_PASSAGE SHOWN_.
Computing the initial path

To compute an initial path (a sequence of standard chess moves) corresponding to an extended proof kernel, the following steps are used:

1. "Enhance" the extended proof kernel move sequence by converting non-pawn moves like Ra1-f6 to a sequence of moves obeying the piece movement rules of chess, e.g. Ra1-a3, Ra3-f3, Rf3-f6.

   This enhancement is implemented as a backtracking search that also tries to move away pieces that are preventing other pieces from reaching their target squares, and also reorders moves to resolve conflicts.

2. Play out the extended proof kernel moves on a special type of board where several pieces are allowed to be on the same square.

3. After all moves have been performed, look for squares having more than one piece and move the excess pieces to some other free squares.

4. If kings are attacked by opponent pieces, move the kings to some unattacked squares.

5. If pieces on the first/last row are not present, but the pieces are blocked by own pawns, try to advance the pawns so that the pieces are able to move to the squares where they are going to be captured.

6. Use A* search to try to find a sequence of moves from the start position to the constructed position matching the end of the extended proof kernel move sequence.

7. If no solution is found, split the extended proof kernel move sequence in two parts and invoke the algorithm recursively on the first and second half.

This algorithm is "incomplete", meaning that it can fail to find a solution even if one exists and it is given unlimited computation time. Nevertheless it works quite well in practice and manages to compute an initial path for well over 99% of encountered random legal positions.

Random proof kernel

For difficult positions finding a solution is sometimes easier if a different proof kernel is used when constructing the initial path. The -rndkernel texelutil option can be used to randomize the move ordering during proof kernel search, thereby letting the search find different proof kernels than the default search would find. This option is not used by default since the search can take significantly longer if the move ordering is bad.

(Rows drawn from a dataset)
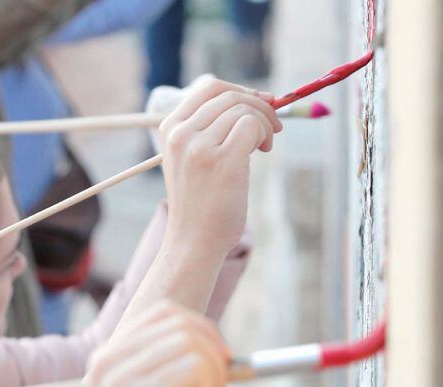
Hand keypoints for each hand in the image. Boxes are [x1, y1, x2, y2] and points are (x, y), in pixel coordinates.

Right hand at [63, 299, 228, 386]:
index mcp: (106, 361)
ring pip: (191, 342)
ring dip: (212, 374)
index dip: (201, 333)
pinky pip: (194, 366)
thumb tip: (217, 354)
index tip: (216, 369)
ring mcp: (120, 375)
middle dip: (213, 352)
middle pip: (181, 322)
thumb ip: (170, 378)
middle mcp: (108, 361)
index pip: (164, 315)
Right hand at [158, 76, 281, 256]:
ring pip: (244, 109)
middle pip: (230, 96)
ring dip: (265, 122)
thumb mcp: (193, 158)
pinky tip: (264, 150)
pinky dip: (265, 133)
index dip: (240, 91)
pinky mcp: (221, 159)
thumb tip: (260, 96)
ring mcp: (199, 146)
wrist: (193, 242)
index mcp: (170, 129)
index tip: (260, 103)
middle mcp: (180, 134)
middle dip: (259, 106)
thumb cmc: (200, 203)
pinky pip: (253, 125)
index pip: (210, 88)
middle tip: (273, 126)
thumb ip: (211, 128)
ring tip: (265, 145)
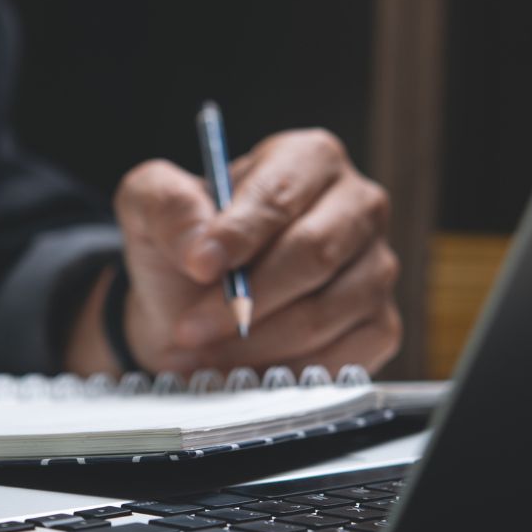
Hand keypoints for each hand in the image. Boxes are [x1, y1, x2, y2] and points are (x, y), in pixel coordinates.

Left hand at [93, 129, 400, 375]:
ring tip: (202, 353)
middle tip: (189, 328)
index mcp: (308, 159)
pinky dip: (284, 372)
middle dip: (243, 300)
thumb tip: (200, 242)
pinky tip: (243, 371)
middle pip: (313, 254)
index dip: (238, 235)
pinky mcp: (379, 325)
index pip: (281, 195)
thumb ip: (165, 204)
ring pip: (324, 313)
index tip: (199, 266)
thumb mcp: (151, 207)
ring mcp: (375, 267)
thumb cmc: (184, 251)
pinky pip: (344, 357)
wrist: (190, 310)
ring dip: (253, 343)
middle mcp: (357, 207)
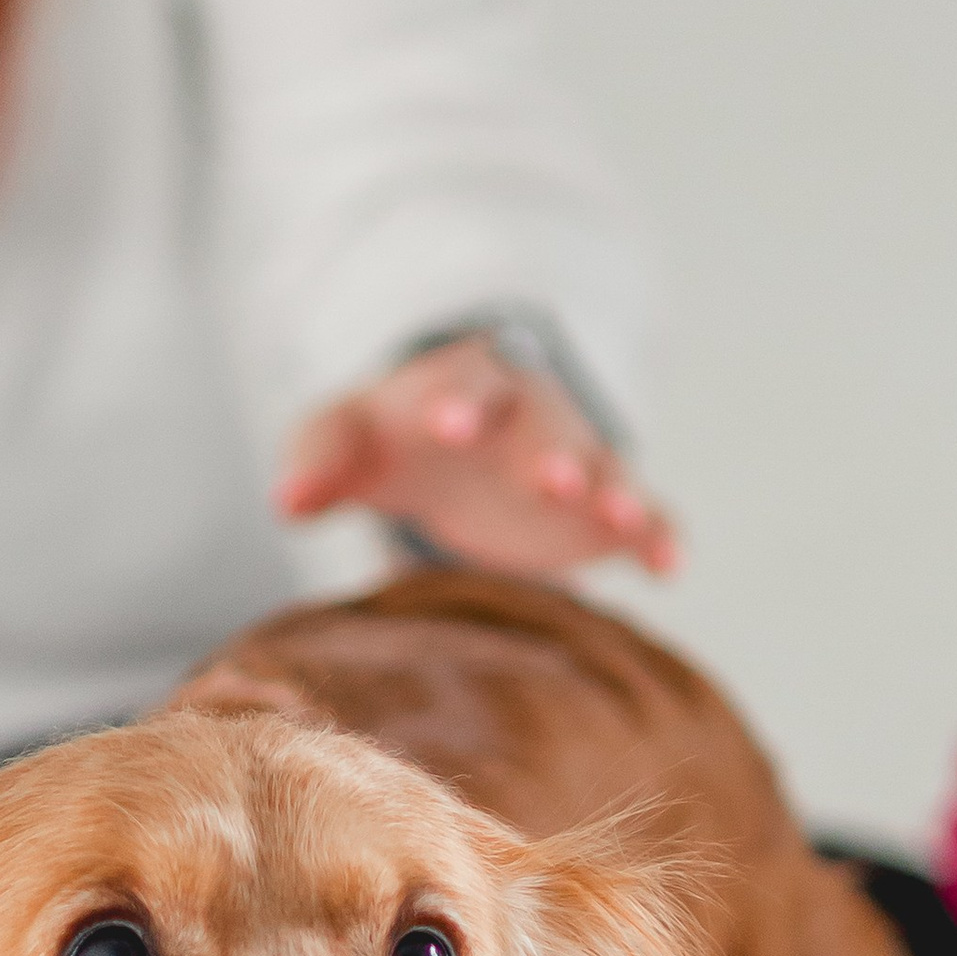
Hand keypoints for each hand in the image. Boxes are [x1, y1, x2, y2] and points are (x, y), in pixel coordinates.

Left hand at [274, 334, 679, 581]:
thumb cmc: (388, 439)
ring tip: (624, 520)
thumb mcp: (342, 438)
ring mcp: (572, 460)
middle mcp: (527, 415)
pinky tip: (669, 568)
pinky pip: (644, 515)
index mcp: (460, 387)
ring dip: (613, 490)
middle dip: (551, 451)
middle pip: (545, 426)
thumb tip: (287, 503)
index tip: (449, 429)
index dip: (457, 404)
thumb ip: (316, 460)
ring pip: (603, 467)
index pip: (461, 387)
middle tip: (556, 481)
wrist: (450, 437)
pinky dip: (659, 536)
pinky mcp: (601, 509)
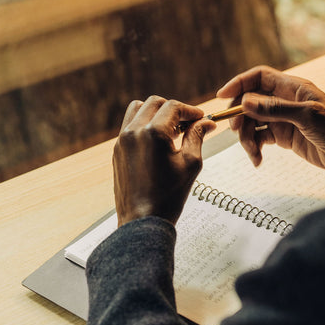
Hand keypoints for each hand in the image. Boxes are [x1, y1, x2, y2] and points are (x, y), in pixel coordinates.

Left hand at [113, 96, 215, 225]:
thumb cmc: (168, 196)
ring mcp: (122, 141)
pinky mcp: (117, 150)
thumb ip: (197, 136)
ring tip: (171, 131)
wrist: (143, 221)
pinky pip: (130, 125)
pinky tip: (158, 142)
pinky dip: (144, 124)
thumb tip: (207, 122)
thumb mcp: (191, 163)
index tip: (201, 118)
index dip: (191, 111)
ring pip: (138, 109)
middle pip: (155, 103)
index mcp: (153, 133)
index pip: (174, 107)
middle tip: (188, 124)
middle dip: (174, 110)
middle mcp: (133, 132)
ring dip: (156, 113)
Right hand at [217, 66, 324, 175]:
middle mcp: (286, 100)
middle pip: (250, 101)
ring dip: (246, 137)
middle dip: (240, 116)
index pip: (259, 77)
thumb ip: (275, 109)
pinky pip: (261, 138)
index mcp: (293, 87)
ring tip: (253, 153)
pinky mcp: (285, 137)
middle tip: (237, 131)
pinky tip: (257, 160)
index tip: (222, 97)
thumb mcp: (307, 117)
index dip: (239, 83)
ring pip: (253, 122)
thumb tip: (245, 101)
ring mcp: (284, 119)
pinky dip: (255, 147)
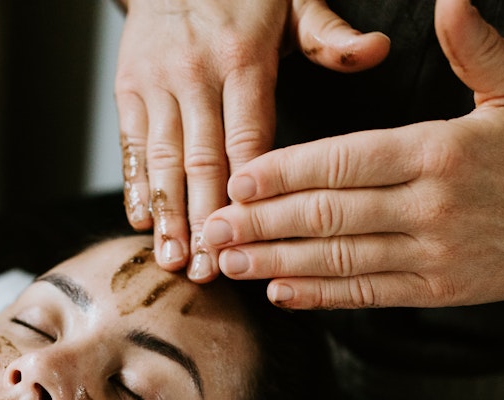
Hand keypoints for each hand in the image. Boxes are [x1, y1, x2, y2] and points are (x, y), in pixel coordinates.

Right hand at [114, 1, 389, 279]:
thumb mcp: (296, 1)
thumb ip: (330, 36)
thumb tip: (375, 50)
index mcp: (243, 61)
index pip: (247, 139)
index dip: (250, 193)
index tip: (254, 236)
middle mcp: (196, 76)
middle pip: (201, 161)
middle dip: (205, 220)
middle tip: (209, 270)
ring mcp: (157, 84)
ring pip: (162, 161)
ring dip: (167, 216)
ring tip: (173, 261)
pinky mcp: (129, 90)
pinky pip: (132, 146)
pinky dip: (136, 187)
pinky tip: (142, 224)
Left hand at [203, 0, 503, 308]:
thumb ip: (475, 47)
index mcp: (442, 152)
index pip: (347, 162)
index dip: (287, 172)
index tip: (239, 177)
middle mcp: (433, 207)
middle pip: (330, 215)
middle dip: (262, 223)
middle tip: (211, 227)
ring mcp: (435, 253)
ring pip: (341, 260)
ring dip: (277, 262)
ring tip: (227, 262)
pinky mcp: (438, 289)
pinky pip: (368, 294)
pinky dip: (320, 295)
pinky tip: (279, 290)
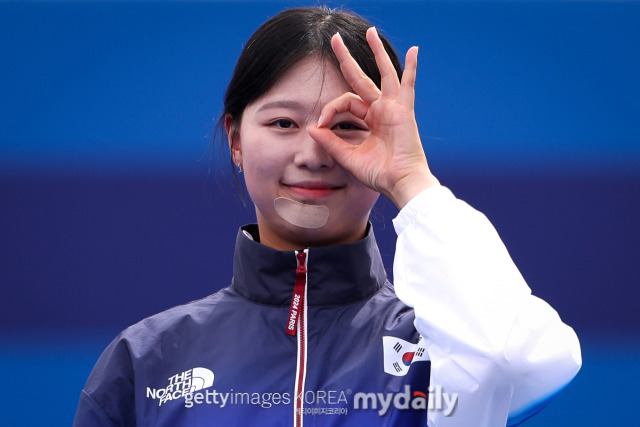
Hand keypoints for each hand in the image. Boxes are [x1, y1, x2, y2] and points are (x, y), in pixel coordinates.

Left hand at [308, 27, 438, 209]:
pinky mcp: (404, 111)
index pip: (345, 102)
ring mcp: (393, 108)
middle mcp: (381, 110)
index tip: (322, 124)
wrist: (398, 183)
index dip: (330, 108)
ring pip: (383, 74)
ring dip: (377, 52)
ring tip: (370, 31)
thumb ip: (330, 141)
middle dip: (347, 59)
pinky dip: (411, 68)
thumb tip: (311, 127)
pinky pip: (408, 85)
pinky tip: (414, 50)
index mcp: (369, 121)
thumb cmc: (377, 174)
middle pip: (361, 78)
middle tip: (335, 39)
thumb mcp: (347, 156)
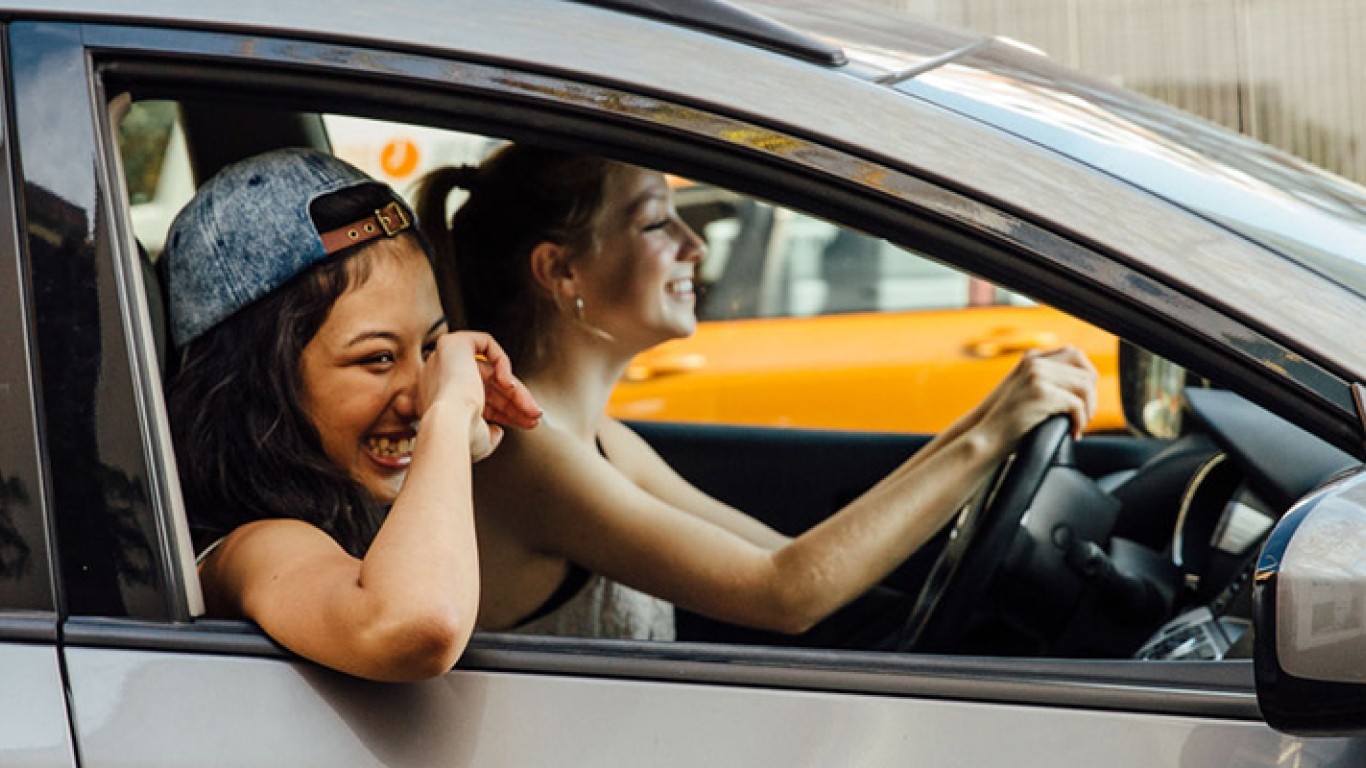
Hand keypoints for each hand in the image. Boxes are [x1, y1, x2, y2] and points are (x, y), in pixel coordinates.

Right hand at [418, 331, 540, 460]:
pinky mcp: (452, 344)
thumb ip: (487, 433)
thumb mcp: (478, 440)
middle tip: (533, 415)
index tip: (522, 422)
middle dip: (513, 402)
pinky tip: (507, 383)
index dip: (502, 411)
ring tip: (532, 409)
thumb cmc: (460, 438)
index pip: (475, 400)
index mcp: (438, 402)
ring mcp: (443, 361)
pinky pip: (484, 343)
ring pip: (489, 370)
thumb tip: (497, 431)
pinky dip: (501, 360)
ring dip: (516, 391)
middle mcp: (438, 380)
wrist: (450, 426)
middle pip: (485, 386)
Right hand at [976, 346, 1096, 442]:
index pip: (1075, 355)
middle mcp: (1034, 361)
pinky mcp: (1040, 393)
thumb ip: (1048, 380)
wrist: (986, 438)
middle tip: (1085, 417)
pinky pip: (1077, 405)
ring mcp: (1036, 375)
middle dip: (1091, 397)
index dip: (1087, 377)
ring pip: (1085, 387)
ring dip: (1088, 410)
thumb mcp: (1027, 392)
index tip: (1084, 400)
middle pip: (1085, 371)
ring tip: (1078, 425)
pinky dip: (1080, 422)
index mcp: (1031, 358)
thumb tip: (1085, 384)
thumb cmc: (1007, 421)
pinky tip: (1072, 433)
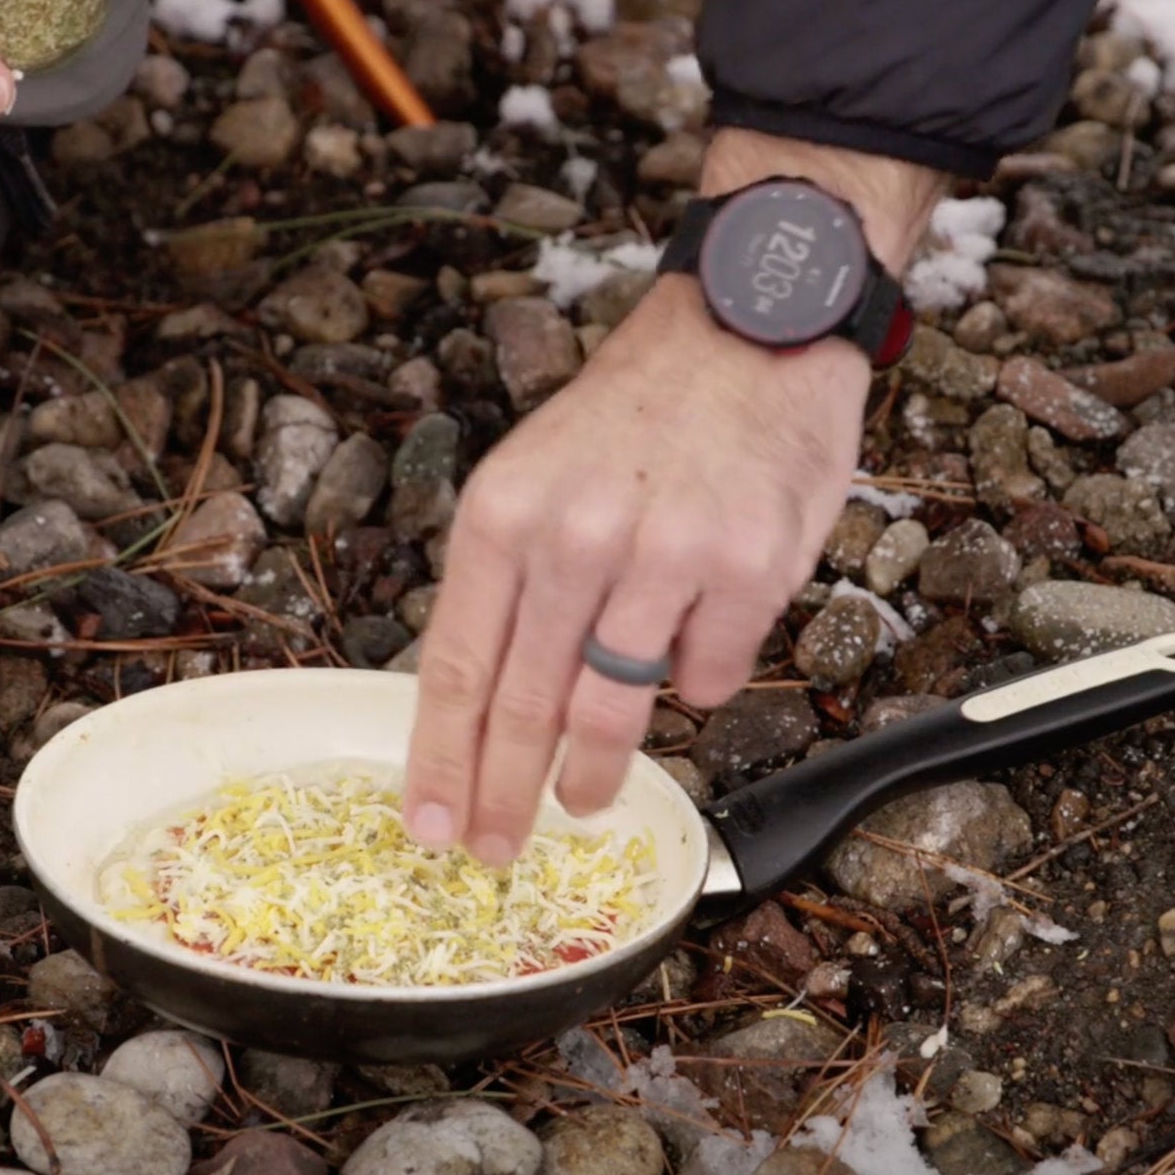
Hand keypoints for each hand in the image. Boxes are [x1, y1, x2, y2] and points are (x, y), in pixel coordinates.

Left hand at [401, 131, 946, 865]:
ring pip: (615, 707)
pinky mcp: (747, 569)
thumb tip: (483, 700)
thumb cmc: (636, 413)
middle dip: (505, 796)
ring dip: (595, 770)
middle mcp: (576, 538)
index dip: (440, 760)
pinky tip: (693, 648)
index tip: (427, 825)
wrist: (747, 323)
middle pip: (525, 705)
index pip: (457, 665)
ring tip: (584, 798)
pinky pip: (705, 676)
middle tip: (495, 851)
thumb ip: (508, 580)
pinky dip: (694, 682)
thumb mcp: (536, 474)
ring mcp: (665, 557)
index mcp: (505, 514)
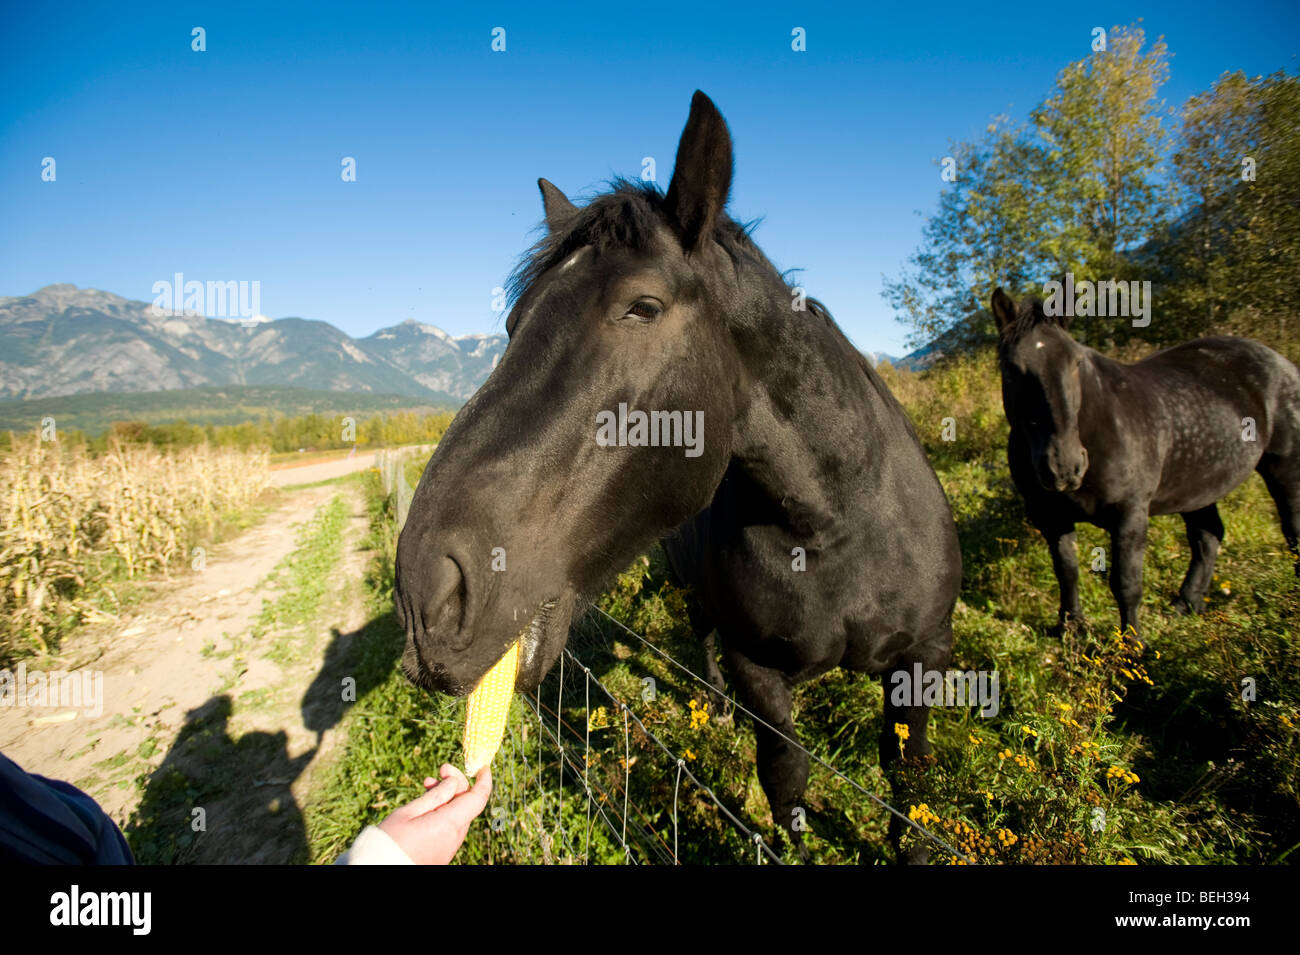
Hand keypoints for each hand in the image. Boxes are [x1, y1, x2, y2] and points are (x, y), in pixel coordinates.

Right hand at [377, 764, 492, 863]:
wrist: (379, 869)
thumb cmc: (390, 841)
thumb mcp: (409, 812)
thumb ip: (436, 796)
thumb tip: (455, 782)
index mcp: (448, 824)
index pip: (478, 798)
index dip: (484, 780)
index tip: (483, 767)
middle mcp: (454, 837)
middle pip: (466, 803)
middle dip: (456, 783)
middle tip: (440, 770)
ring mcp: (449, 847)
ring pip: (458, 814)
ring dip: (448, 796)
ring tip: (427, 785)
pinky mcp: (442, 853)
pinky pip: (450, 827)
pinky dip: (444, 811)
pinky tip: (427, 805)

_WHAT THIS EXERCISE ASKS_.
a: Answer these questions from the chess proof kernel passage:
(i) In step 2, what kind of board are the extended proof kernel moves played out on?
(ii) What search method does step 6 use to look for a sequence of moves from the start position?
(iii) Which texelutil option randomizes move ordering during proof kernel search?
b: Proceed with the chess proof kernel passage from the point where it stops.
These rows come from a separate source, unrelated to the chess passage.

_ANSWERS BY TASK_.
a:
(i) A special type of board where several pieces are allowed to be on the same square.
(ii) A* search.
(iii) The -rndkernel option.

b:
Using several attempts with randomized proof kernel search and different random number seeds typically makes it possible to find proof games for around 99.9% of encountered random legal positions.

Difficult cases

It seems inevitable that some positions will be too hard to solve automatically by the program. This does not mean that a human must solve the problem completely unassisted though. If the program fails to find a solution it logs the found proof kernel, the extended proof kernel, the initial path (if found) and the moves leading to the best position found during search (if found). This information can be inspected by the human to determine what the problem is.

If the position is legal but no proof game is found, the move sequence corresponding to the best position found during search could be loaded into a chess GUI and adjusted by the human. The program could then be asked to try again to find a proof game starting from the adjusted move sequence.

If the position is illegal but still has an extended proof kernel, the texelutil proofkernel function can be used to get a list of all possible proof kernels. This list can sometimes be used to prove useful properties such as "the white a pawn must capture the black b pawn" or "the black c pawn does not capture anything", which can then be used as building blocks in the full illegality proof.

texelutil command line syntax

Syntax

The following commands related to proof games and legal chess positions are available:

texelutil proofgame [-w a:b] [-d] [-m maxNodes] [-v] [-na] [-nokernel]
                    [-i "initFen"] [-ipgn "initPgnFile"] "goalFen"
texelutil proofgame -f [-o outfile] [-retry] [-rnd seed] [-rndkernel]
texelutil proofkernel [-i "initFen"] "goalFen"
texelutil revmoves "fen"
texelutil rndfen n [seed]

proofgame - single position

To search for a proof game for a single position, use the following syntax:

texelutil proofgame [-w a:b] [-d] [-m maxNodes] [-v] [-na] [-nokernel]
                    [-i "initFen"] [-ipgn "initPgnFile"] "goalFen"

The only required argument is goalFen, which specifies the position in Forsyth-Edwards Notation (FEN). Note that quotes are required around goalFen since FEN strings contain spaces.

The following options are supported:

• -w a:b

  Specify the weight ratio for the weight A* search. The default is 1:5. Using 1:1 would always find a shortest solution first, but the program may run out of memory before a solution is found.

• -d

  Use dynamic weighting. It does not seem to help much for most problems though.

• -m maxNodes

  If a solution has not been found after exploring maxNodes nodes, give up. Without this option the program never gives up, but will eventually run out of memory instead.

• -v

  Print more information about the search progress. Every time a position is found that is "closer" to the goal than the previously best found position, the corresponding move sequence is printed. This can be useful for positions that are too hard for the program to solve. Having the best attempt available can make it easier to a human to construct a proof game.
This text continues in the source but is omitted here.